Friday, May 8, 2009

Letter Grades

In the US, final course grades are expressed in letters (the schemes I've seen are A/B/C, and A/A-/B+/B/B-). This leaves one with the interesting task of drawing barriers in between students (a task best performed at 2am the night before moving out of your apartment).

I am not comfortable with adding different components of the grade (like the midterm and final), as the average and standard deviation are vastly different. Is there a good statistical approach to this problem, with some convincing theory behind it? (Being at IBM Almaden, I should automatically go for rank aggregation, I guess... But there seems to be a lot of noise in the rank, since there are clusters of people with similar scores on each exam.)

Fortunately, if you only give one midterm (and assign low weight to the homework), you can plot the results in 2D. Unfortunately, you may end up with something like this:

Oh well... Everybody knows grades are somewhat random.

13 comments:

JeffE said...

I am not comfortable with adding different components of the grade (like the midterm and final), as the average and standard deviation are vastly different.Huh? I don't understand your objection. I'm sure different exam problems also had very different means and variances, but you had no problem adding those.

Mihai said...

I'm sure different exam problems also had very different means and variances, but you had no problem adding those.
The different problems on an exam share resources (the duration of the exam). Students are optimizing their total score on the exam subject to the constraints — thus, the individual points on a problem are not a meaningful measure.

On the other hand, two exams are supposed to be two independent experiments...

Anonymous said...

Isn't adding independent random variables better than adding dependent random variables? Not sure I understand the reasoning.

Mihai said...

Isn't adding independent random variables better than adding dependent random variables?
Yes, that's why two exams are better than one. But how do you aggregate them? Imagine on one exam the average was 40 and the standard deviation was 10, while on another the average was 70 and the standard deviation 20. You should just add them up — solid performance in the first exam could be wiped out by randomness in the second...

Anonymous said...

I'm surprised you don't need to specify the rules for generating the final grade at the start of the course. Where I'm teaching, you really need to do this. Otherwise you get a lot of "grading rules not clear" comments in the questionnare the students are filling at the end of every course, and that's not good.

Anonymous said...

There is definitely a problem when adding scores of one exam with a very low mean and low standard deviation, and another with a high mean and high standard deviation.
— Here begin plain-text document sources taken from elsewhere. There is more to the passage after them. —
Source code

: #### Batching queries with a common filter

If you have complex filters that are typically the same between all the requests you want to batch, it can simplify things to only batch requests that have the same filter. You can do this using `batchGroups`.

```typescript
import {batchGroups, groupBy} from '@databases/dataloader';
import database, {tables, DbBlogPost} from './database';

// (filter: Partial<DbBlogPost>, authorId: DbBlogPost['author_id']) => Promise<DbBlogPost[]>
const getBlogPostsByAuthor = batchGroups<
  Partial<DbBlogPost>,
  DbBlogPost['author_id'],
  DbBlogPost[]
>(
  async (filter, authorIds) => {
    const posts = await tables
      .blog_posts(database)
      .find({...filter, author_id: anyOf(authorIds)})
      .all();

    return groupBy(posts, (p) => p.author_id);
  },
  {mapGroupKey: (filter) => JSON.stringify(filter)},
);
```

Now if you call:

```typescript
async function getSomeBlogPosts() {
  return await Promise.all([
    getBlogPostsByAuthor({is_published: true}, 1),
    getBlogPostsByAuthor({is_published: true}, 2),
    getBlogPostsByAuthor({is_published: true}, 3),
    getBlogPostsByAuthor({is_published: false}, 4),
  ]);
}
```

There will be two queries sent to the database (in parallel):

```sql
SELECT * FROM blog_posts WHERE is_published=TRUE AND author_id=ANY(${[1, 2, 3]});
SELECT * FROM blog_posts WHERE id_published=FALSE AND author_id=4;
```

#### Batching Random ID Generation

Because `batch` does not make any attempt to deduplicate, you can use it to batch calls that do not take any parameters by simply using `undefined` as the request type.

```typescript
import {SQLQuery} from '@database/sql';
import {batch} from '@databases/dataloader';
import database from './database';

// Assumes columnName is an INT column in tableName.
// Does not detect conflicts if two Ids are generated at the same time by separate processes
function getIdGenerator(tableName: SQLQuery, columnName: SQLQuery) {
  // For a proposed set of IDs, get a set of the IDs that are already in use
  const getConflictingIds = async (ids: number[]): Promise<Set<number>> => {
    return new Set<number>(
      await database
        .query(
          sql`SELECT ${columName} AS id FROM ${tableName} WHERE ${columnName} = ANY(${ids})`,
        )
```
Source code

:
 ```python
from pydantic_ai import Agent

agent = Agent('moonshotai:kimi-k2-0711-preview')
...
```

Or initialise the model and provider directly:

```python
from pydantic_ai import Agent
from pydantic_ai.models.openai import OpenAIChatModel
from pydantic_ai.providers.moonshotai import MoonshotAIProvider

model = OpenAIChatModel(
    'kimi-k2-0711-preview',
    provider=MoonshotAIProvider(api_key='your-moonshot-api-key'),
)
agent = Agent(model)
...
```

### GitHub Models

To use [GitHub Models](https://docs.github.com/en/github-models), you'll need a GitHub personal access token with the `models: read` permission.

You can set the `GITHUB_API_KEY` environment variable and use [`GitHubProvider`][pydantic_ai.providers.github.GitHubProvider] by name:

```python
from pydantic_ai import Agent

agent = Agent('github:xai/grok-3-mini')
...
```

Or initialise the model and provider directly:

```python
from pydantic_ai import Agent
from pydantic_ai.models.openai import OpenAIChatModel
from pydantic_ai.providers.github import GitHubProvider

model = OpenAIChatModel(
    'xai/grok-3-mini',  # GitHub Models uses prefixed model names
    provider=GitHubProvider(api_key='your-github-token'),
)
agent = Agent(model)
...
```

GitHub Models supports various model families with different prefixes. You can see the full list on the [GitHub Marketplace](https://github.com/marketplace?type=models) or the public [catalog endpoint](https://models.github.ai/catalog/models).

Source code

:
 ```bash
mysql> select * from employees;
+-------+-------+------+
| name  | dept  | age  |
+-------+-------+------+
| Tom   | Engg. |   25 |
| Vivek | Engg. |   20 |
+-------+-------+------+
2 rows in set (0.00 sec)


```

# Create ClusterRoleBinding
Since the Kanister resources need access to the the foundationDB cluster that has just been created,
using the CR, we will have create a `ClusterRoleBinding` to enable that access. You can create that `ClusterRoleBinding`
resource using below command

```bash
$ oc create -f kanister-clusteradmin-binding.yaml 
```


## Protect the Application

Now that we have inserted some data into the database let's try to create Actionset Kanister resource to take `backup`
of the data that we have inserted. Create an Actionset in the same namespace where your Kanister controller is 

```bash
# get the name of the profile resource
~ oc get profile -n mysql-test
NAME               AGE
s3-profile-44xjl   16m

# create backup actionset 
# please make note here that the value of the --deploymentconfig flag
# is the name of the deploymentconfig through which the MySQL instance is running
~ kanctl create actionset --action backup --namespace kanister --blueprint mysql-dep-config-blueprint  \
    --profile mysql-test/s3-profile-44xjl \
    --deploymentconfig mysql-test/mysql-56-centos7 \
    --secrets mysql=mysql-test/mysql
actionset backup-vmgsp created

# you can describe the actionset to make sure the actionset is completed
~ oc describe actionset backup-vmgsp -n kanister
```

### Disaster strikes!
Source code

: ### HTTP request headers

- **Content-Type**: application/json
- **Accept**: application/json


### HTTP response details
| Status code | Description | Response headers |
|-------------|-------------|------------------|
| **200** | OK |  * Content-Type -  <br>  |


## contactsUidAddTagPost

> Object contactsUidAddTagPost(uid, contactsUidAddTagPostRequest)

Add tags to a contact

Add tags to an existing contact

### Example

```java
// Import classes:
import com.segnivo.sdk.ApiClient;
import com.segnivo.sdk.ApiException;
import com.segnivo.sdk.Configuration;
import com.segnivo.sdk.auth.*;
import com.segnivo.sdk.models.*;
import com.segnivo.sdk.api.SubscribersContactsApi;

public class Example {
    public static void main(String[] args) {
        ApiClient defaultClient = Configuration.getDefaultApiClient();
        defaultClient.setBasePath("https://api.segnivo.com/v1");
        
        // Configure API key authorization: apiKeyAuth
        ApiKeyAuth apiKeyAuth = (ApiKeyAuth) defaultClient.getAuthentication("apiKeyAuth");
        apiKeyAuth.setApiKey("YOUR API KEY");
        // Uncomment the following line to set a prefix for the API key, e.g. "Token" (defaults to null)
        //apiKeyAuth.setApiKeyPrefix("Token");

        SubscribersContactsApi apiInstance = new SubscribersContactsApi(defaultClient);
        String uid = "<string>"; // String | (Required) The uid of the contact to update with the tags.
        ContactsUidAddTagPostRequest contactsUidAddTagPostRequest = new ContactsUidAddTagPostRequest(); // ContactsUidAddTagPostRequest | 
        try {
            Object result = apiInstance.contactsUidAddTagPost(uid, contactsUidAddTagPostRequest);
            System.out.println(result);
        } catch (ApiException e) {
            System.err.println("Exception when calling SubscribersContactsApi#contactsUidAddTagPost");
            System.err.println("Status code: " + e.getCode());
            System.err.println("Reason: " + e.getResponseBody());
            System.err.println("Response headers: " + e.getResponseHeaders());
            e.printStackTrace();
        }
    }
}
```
The problem is not with adding scores, it is with your exam design. Well designed exams will have similar means and standard deviations.

Mihai said...

The problem is not with adding scores, it is with your exam design.
Well, if you can design an exam that always has mean 50 and standard deviation 20, you don't need a curve anyway. You can just announce at the beginning that 70+ is A, 50+ is A-, etc.

Anonymous said...

Of course you can't design exams with exactly the same means and standard deviations.

But you can (and should) get close enough.

Mihai said...

Argh. The answer to the scientific question "how should we treat clavicle fractures" is not "teach the patients not to break their bones." Of course we should also teach the patients, even if we find a very good cure.

Anonymous said...

The difference is that in this case you control both the exams, and the grade assignment methodology. (And doctors don't control patients of course.) So yes, the answer is to devise suitable exams. :)

Alan Fekete said...

This discussion seems to ignore the formative aspect of assessment before the end of semester (eg midterm or homeworks). These are set to teach the students about how they are going. One of the best ways to send a clear message is to set/grade each piece of work to the same standard (not to the same curve, necessarily; one hopes the students improve their performance following feedback from the formative assessment). So the teacher should decide what type of work will get an A, and they give an A on each homework or midterm for work of that type.

What then should be used to decide the overall, summative, assessment? Essentially it should just be the performance on the final exam (if a student does badly at first, but learns form it, they shouldn't lose out on their overall grade). However, this is emotionally too harsh (it raises the exam stress, which damages the performance of some students), also many students need the incentive of having early tasks count, or they won't put in the effort that helps them learn. So we give some weight to the early formative tasks, but it should be as small as possible in cases where the student has improved. If students/organisation are flexible enough to deal with a formula beyond a simple sum, one arrangement that meets these constraints is 50%final+50%max(final, earliertasks).

Dan Spielman said...

When adding grades, I like to re-scale them in a continuous, monotone increasing way, so that medians line up. I also require that zero maps to zero, and I usually map the max to the max.

Splines don't do this nicely, but the pchip routine in matlab, which provides a "Piecewise Cubic Hermite Interpolating Polynomial" does a good job. I haven't yet worked forwards from a statistical theory, but if you require the function to have nice derivatives, you won't get something too different from this.

Writing this was much more fun than reading reviews of FOCS papers!

Anonymous said...

How is it going with grading of FOCS submissions? Are you done with it? BTW, what is the status of FOCS results and when do you expect to announce?